Which lines of the records below contain the string "Items"? Report each of them.

### [RECORD EXTRACTS]
------------------------------
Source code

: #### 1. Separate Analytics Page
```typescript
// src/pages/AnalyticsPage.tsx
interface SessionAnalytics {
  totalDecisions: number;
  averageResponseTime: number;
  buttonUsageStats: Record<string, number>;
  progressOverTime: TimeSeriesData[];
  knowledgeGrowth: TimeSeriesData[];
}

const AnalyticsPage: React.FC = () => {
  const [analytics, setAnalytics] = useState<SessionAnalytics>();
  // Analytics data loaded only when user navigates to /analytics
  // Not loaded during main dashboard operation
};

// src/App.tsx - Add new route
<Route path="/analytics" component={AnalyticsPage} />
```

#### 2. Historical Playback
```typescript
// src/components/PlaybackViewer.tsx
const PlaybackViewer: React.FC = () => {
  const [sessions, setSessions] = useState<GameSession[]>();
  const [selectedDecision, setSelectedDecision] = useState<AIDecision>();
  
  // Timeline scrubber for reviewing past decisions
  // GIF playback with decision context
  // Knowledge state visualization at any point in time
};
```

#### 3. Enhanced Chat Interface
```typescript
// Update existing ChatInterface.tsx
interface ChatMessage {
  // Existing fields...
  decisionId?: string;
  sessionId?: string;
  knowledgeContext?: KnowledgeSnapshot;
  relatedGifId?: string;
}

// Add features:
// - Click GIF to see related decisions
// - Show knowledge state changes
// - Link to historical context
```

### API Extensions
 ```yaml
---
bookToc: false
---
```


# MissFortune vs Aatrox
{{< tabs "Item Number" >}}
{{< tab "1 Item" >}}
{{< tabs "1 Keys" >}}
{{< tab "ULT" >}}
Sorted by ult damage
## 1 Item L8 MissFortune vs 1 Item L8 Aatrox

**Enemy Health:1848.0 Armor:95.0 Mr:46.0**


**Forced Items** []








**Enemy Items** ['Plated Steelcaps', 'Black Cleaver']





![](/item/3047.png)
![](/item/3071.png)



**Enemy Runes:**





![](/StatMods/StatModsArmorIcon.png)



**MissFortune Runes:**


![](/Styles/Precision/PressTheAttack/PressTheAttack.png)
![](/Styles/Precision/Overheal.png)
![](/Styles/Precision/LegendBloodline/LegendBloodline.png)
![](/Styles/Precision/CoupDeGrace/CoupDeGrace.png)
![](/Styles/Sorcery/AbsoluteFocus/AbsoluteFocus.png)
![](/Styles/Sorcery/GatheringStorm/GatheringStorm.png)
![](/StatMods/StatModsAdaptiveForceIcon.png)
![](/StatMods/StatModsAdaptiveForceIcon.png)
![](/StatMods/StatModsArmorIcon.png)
------------------------------
### [SOLVED PROBLEM]
**Forced Items** []
**Enemy Items** ['Plated Steelcaps', 'Black Cleaver']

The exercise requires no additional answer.